The Stevens Student Counseling and Psychological Services (CAPS) represent the on-campus routine of mental health care and support ranging from personal concerns to psychological intervention, interpersonal concerns, and crisis intervention services. Located on the 2nd floor of the Student Wellness Center, between the North Building and the 9th Street Gate, the CAPS office operates Monday to Friday from 9 a.m. to 4:30 p.m., but a crisis hotline is staffed around the clock with a licensed mental health professional.
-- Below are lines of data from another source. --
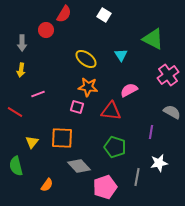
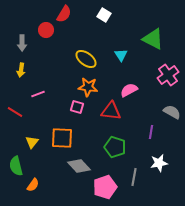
gray line: moved 3 px left
orange semicircle: moved 14 px left
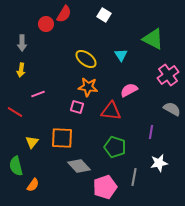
red circle: moved 6 px up
gray semicircle: moved 3 px up
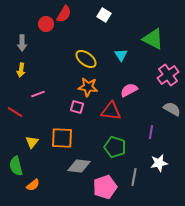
gray diamond: rotated 40 degrees counterclockwise
orange semicircle: rotated 16 degrees clockwise
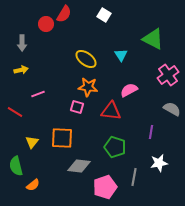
yellow arrow: rotated 112 degrees counterclockwise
There are many impressions of surrounding mental health as a college student in which student voices raise concerns over accessibility, limited number of CAPS visits, fully booked sessions, diverse professionals, and understanding a student’s past mental health history. The student therapy resources are broken down into individual counseling, group therapy, drop-in style workshops, psychiatric services, and the online therapy platform Uwill. Treatment approaches are personalized to a student’s short-term needs and long-term goals through the use of Cognitive Behavioral Therapy (BCT), Dialectical Behavioral Therapy (DBT), and Mindfulness-Based Therapy to take on a solutions-oriented approach.
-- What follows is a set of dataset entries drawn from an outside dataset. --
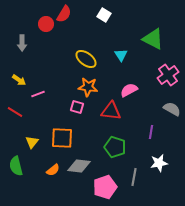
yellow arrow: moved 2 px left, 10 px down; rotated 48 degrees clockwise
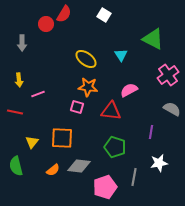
yellow arrow: rotated 48 degrees clockwise
red line: rotated 21 degrees counterclockwise
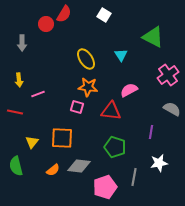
green triangle: moved 2 px up
yellow ellipse: rotated 20 degrees clockwise
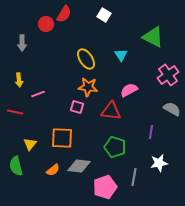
yellow triangle: moved 2 px left, 2 px down
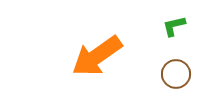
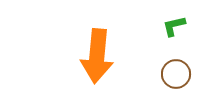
orange arrow: rotated 50 degrees counterclockwise
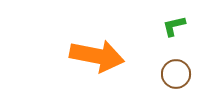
orange arrow: rotated 84 degrees counterclockwise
As students have the option between an in-person session or teletherapy calls geared towards on and off campus students, the choice falls between short-term individual counseling sessions and unlimited teletherapy calls to fill the gap between maxed in-person sessions and difficulty booking. Students can book a private room for a telehealth visit online on their Healthy Stevens Portal found through myStevens. Additional CAPS events include 1st Year Support Group with CAPS and programs centered on educational awareness on menthol health.
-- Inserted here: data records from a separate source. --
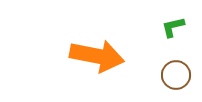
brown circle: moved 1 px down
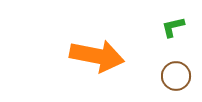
brown circle: moved 1 px down
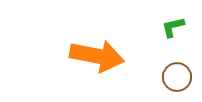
brown circle: moved 1 px right, 1 px down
They say choosing a therapist is like choosing a partner, in which background, gender, culture, and ethnicity factor into student comfortability and vulnerability when even considering approaching CAPS. The Stevens CAPS team is staffed with a total of seven licensed psychotherapists and case managers, five women and two men, with individual specialties including social work, substance abuse, and LGBTQ+ and POC advocacy. The CAPS mission statement highlights diversity as the center of treatment and equitable care for the student landscape. CAPS has expanded staffing to increase session availability for students returning from medical leave as well as students with previous mental health accommodations.
As the semester marches on, Stevens CAPS spreads the slogan “Quack together” to uplift respect, communication, and equity through hosting events from “Letters of Hope,” motivational letter writing, “Strive to Thrive,” a community wellness resource fair, and past mixers such as “Speed Friending.” As an offshoot of the CAPS intervention services, the Office of Student Culture and Belonging boosts minority communities on campus, ranging from first-gen students to supporting student cultural organizations and encouraging an inclusive student lifestyle.